Liberallere inek mi diyorsunuz?
Estağfurullah. Ben bir fotoğraf çekiyorum. Bu süreçte İslamcılar önde. Ama süreç nasıl sona erecek belli değil. Kırkpınar'da cazgırlar var. Onlar diyor ki, "Pehlivan pehlivan! Alta düştüm diye yerinme. Üste çıktım diye sevinme." Liberallerin bundan ders almaları lazım. Bu gidişat böyle devam etmeyebilir. Yeni
toplum mühendislikleri olabilir.
Dışarıda kalan ulusalcılar mı yapacak bunu?
Öyle bir şey söylemiyorum. Kaos olduğu gibi devam etmez ki, farklılaşma geçirir. Nasıl farklılaşacağını bilemem.
Umarım
demokratikleşme yönünde olur. Ama öyle bir talebiniz yok sizin.
Türkiye'de darbe sözü ediliyor ama Türkiye'de cumhuriyete karşı bir devrim oldu. Bunu 22 Temmuz'da gördük. Türkiye'nin yüzde 47'si gitti AKP'ye oy verdi.
Seçim sonucuna siz "karşı devrim" mi diyorsunuz?
Tabii, toplum mühendisliği uygulandı Türkiye'de.
Pes diyorum başka da bir şey demiyorum!
AKP'ye kimler verdi oyunu?
Patates alan, soğan alan, kömür alan, değil mi?

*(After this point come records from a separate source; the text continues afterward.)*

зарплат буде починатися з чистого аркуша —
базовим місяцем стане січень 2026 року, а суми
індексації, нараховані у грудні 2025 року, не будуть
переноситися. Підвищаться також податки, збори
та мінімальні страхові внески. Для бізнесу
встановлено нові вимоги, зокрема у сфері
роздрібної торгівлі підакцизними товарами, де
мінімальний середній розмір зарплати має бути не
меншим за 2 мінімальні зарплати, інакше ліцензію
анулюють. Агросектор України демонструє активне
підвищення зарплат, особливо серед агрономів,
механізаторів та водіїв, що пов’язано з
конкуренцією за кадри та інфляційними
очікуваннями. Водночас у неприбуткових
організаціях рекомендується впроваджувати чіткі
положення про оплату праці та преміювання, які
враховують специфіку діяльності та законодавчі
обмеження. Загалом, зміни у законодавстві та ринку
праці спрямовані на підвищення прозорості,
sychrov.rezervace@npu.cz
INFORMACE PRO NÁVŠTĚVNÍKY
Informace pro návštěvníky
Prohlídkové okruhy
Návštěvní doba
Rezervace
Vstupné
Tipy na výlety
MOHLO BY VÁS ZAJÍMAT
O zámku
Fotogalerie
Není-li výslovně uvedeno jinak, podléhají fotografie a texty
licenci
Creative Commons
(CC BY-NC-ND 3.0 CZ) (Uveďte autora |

Abdullah Gül'ün türbanlı eşinin Çankaya'ya çıkması da bu karşı devrimin parçası. Ukrayna'da da, Gürcistan'da da rejimler demokratik yöntemlerle değişti. Bakın
Alman Savunma Bakanlığı müsteşarı birkaç gün önce, "Türkiye gizlice İslamlaşıyor. Yukarıdan aşağı değil, aşağıdan yukarı doğru oluşuyor. Bu çok tehlikeli bir yaklaşım." dedi.

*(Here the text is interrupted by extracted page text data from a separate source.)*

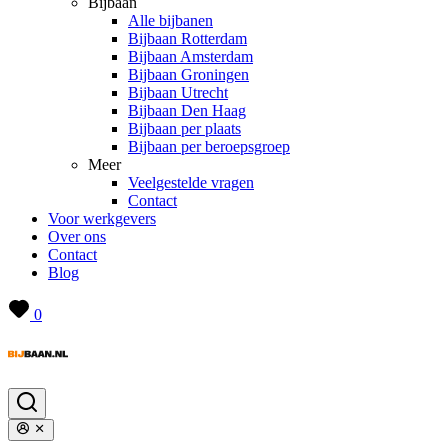
Bijbaan
Alle bijbanen
Bijbaan Rotterdam
Bijbaan Amsterdam
Bijbaan Groningen
Bijbaan Utrecht
Bijbaan Den Haag
Bijbaan per plaats
Bijbaan per beroepsgroep
Meer
Veelgestelde vragen
Contact
Voor werkgevers
Over ons
Contact
Blog
0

AB sözcüleri AK Parti'nin kapatılmasına karşı çıktığı zaman 'bizim iç işlerimize karışıyorlar' diye hop oturup hop kalkıyorsunuz. İşinize geldiği zaman 'bak Avrupa da İslam tehlikesine işaret ediyor' diyorsunuz.
AK Parti'nin kapatılıp kapatılmamasına siyasal ortam karar verecek. Bu güç mücadelesi karşılıklı yürüyor. AKP'nin kapatılması meselesi bir tarafta, Ergenekon meselesi bir tarafta. Zaman zaman karşılıklı tırmandırılabiliyor. Ben Atatürk'ün bize bıraktığı cumhuriyetin korunmasını istiyorum. Ben Çankaya'da başı türbanlı bir
cumhurbaşkanı istemiyorum.
Ben de demokrasi istiyorum. Bize ayrılan yer doldu Paşam.